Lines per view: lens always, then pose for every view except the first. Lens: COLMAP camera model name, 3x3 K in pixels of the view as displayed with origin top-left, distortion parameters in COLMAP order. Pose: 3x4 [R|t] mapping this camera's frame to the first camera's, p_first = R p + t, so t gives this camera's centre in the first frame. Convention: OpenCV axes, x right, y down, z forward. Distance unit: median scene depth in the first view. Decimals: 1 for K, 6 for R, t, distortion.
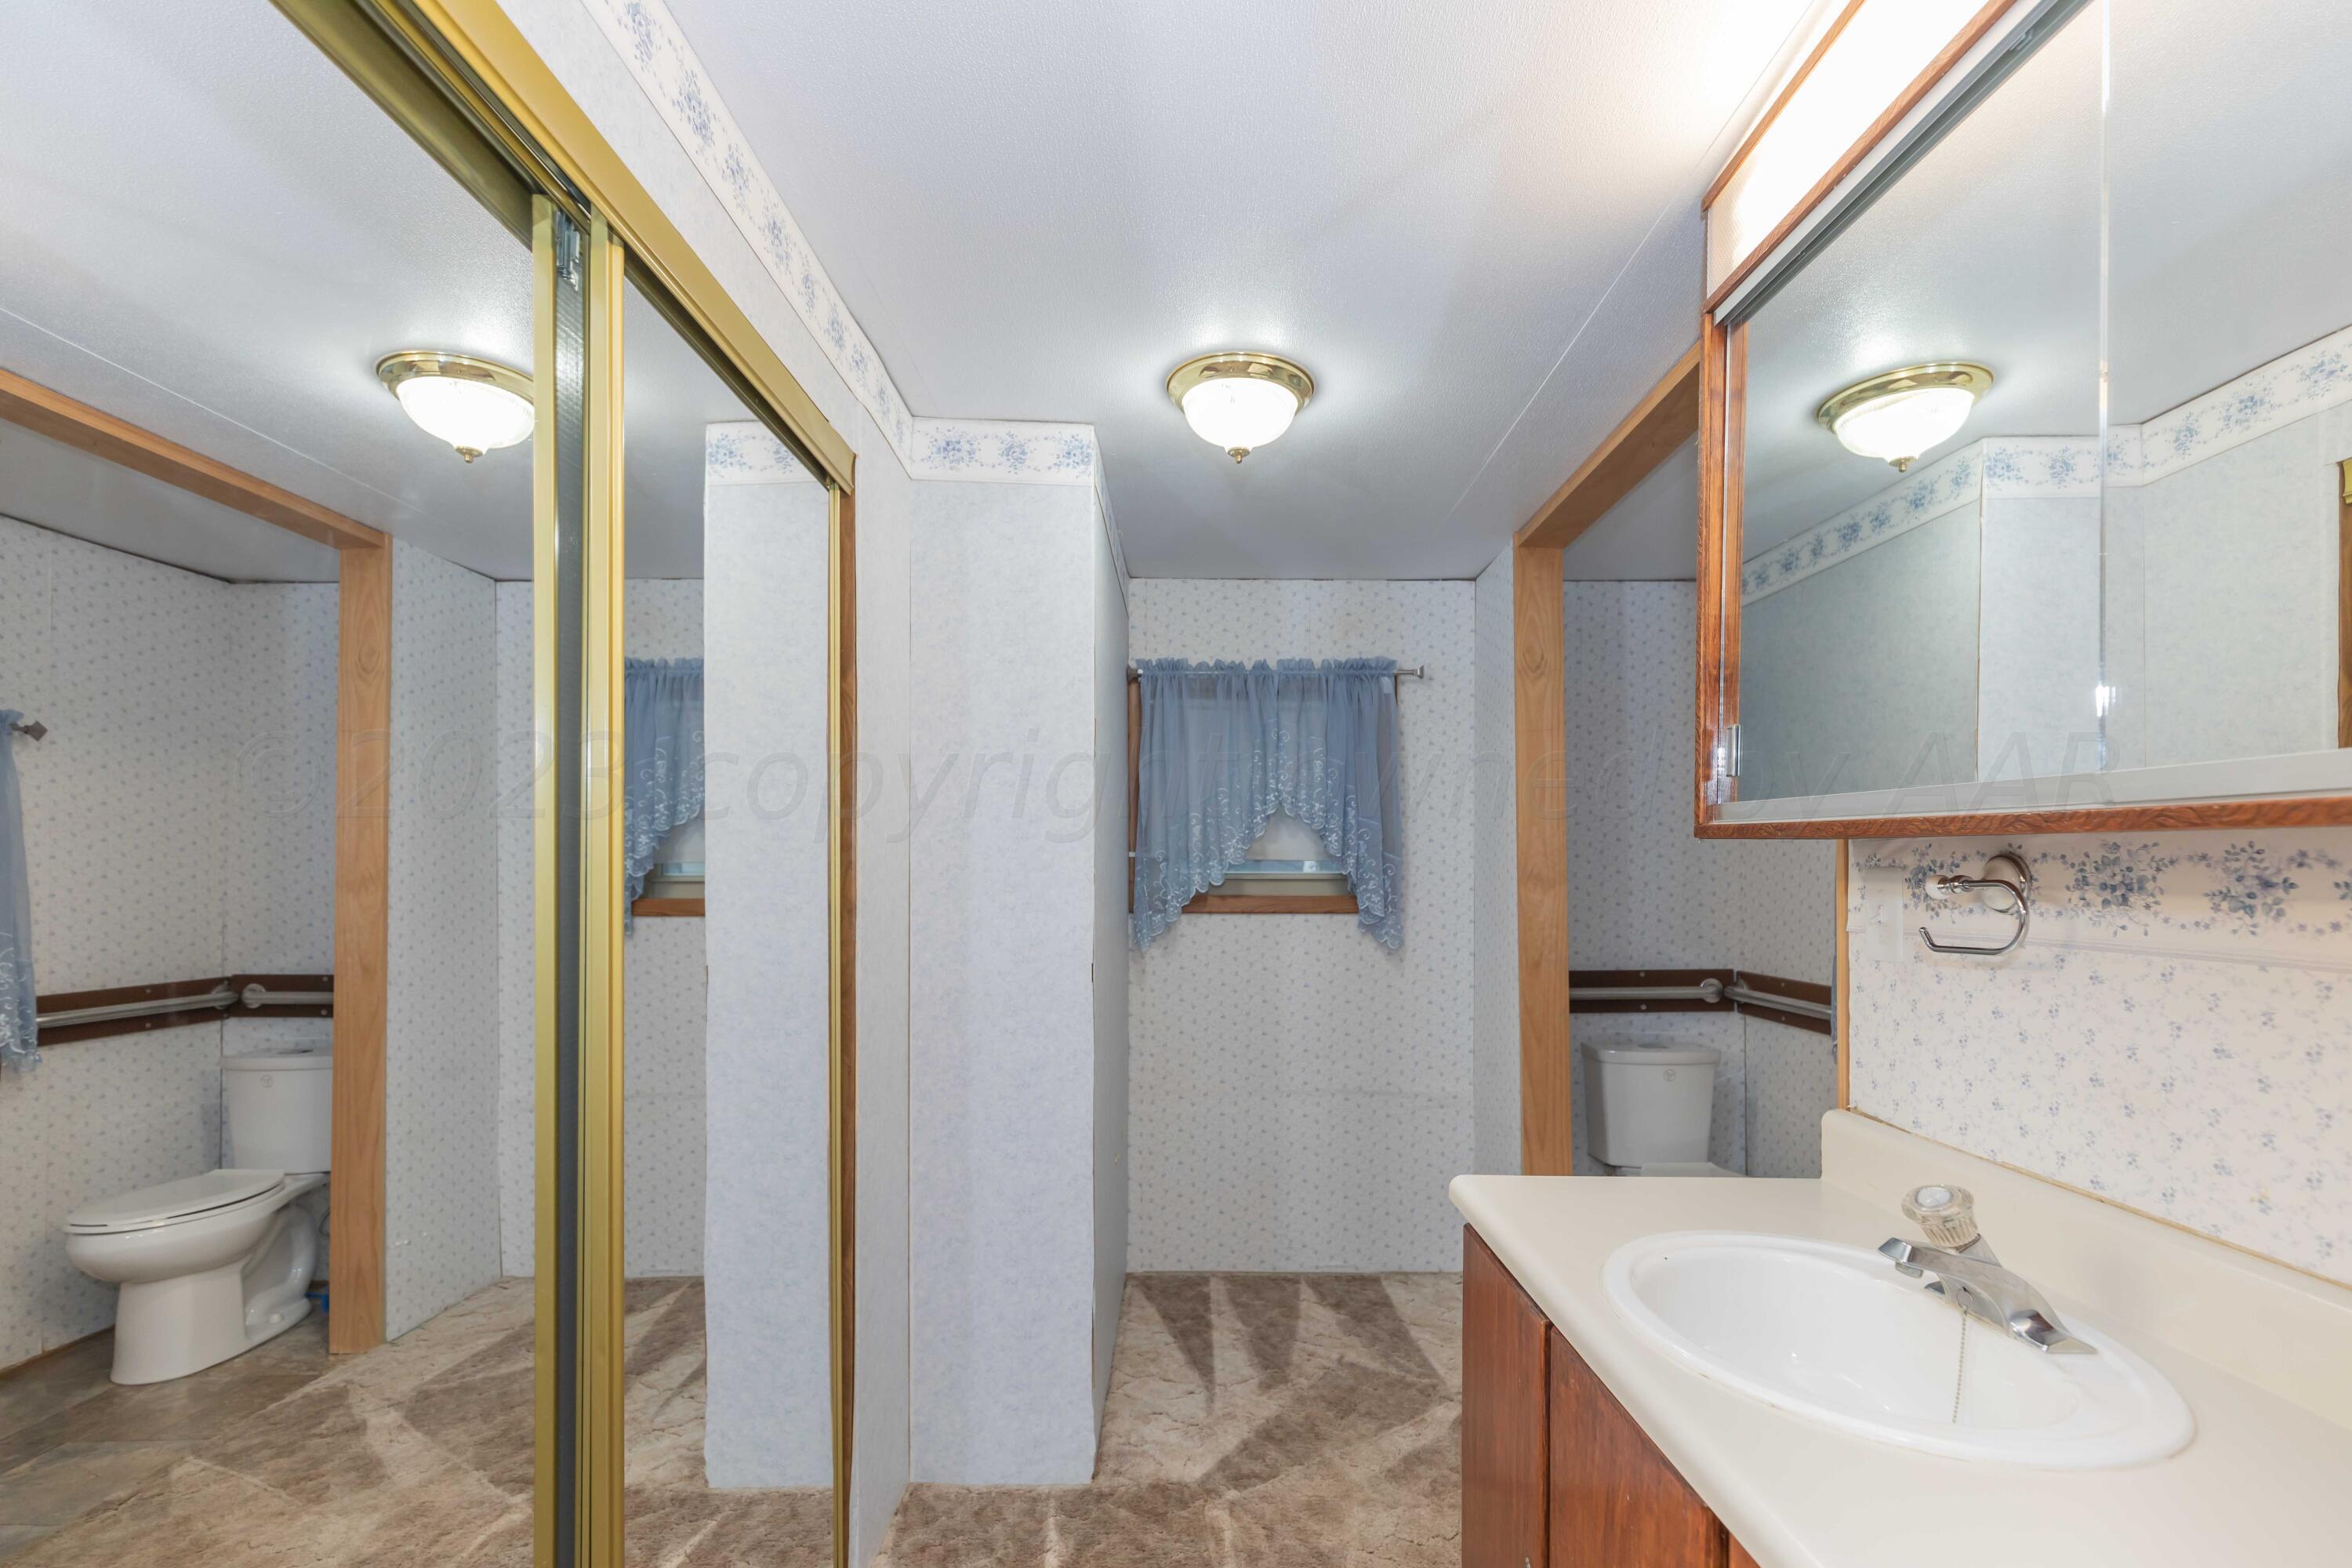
lens RADIAL K [[1114.5, 0, 1179.4], [0, 1114.5, 876.2], [0, 0, 1]] dist [0.002283, -0.000729]
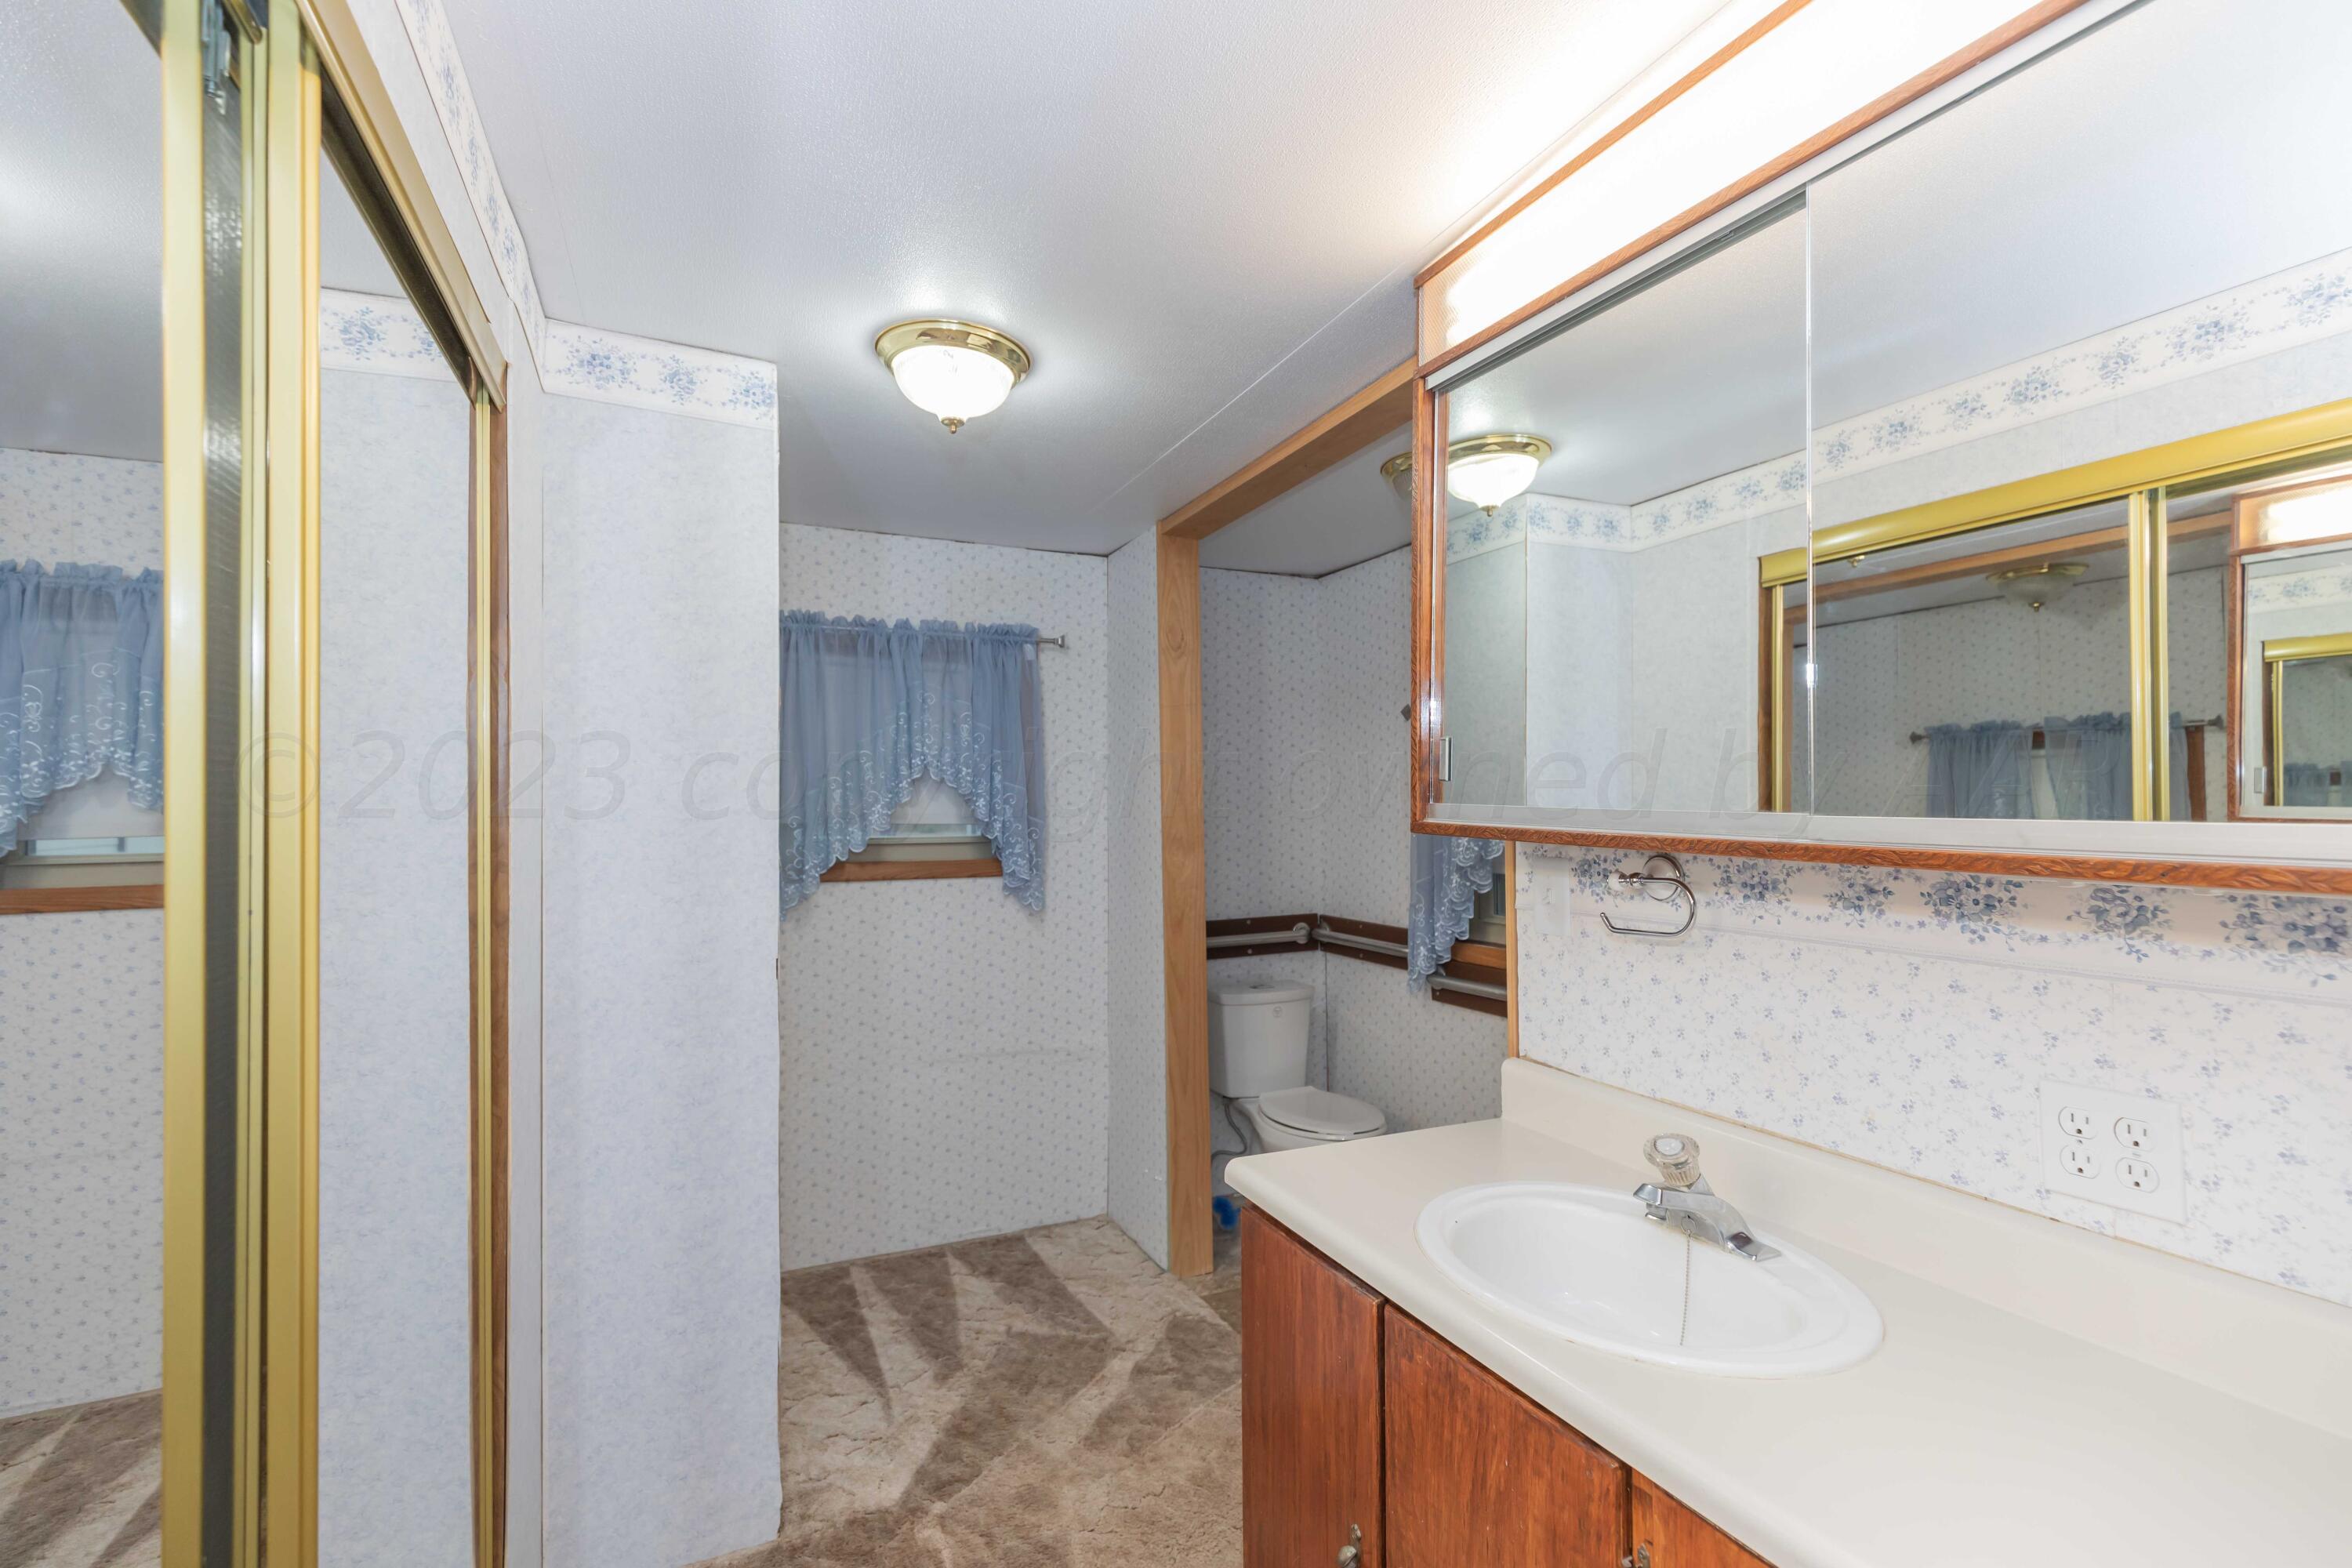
lens RADIAL K [[1079.0, 0, 1198.5], [0, 1079.0, 796.9], [0, 0, 1]] dist [-0.000653, -0.000036]
pose [[0.904780, -0.000773, 0.425878, -0.135813], [0.005646, 0.999932, -0.010179, -0.040042], [-0.425841, 0.011614, 0.904723, 0.060511]]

### WHAT THE TASK ASKS
The complete material, set down exactly and stripped of pictures, is the expected response.

### EXERCISE ANSWER
Lines per view: lens always, then pose for every view except the first. Lens: COLMAP camera model name, 3x3 K in pixels of the view as displayed with origin top-left, distortion parameters in COLMAP order. Pose: 3x4 [R|t] mapping this camera's frame to the first camera's, p_first = R p + t, so t gives this camera's centre in the first frame. Convention: OpenCV axes, x right, y down, z forward. Distance unit: median scene depth in the first view. Decimals: 1 for K, 6 for R, t, distortion.
lens RADIAL K [[1114.5, 0, 1179.4], [0, 1114.5, 876.2], [0, 0, 1]] dist [0.002283, -0.000729]
lens RADIAL K [[1079.0, 0, 1198.5], [0, 1079.0, 796.9], [0, 0, 1]] dist [-0.000653, -0.000036]
pose [[0.904780, -0.000773, 0.425878, -0.135813], [0.005646, 0.999932, -0.010179, -0.040042], [-0.425841, 0.011614, 0.904723, 0.060511]]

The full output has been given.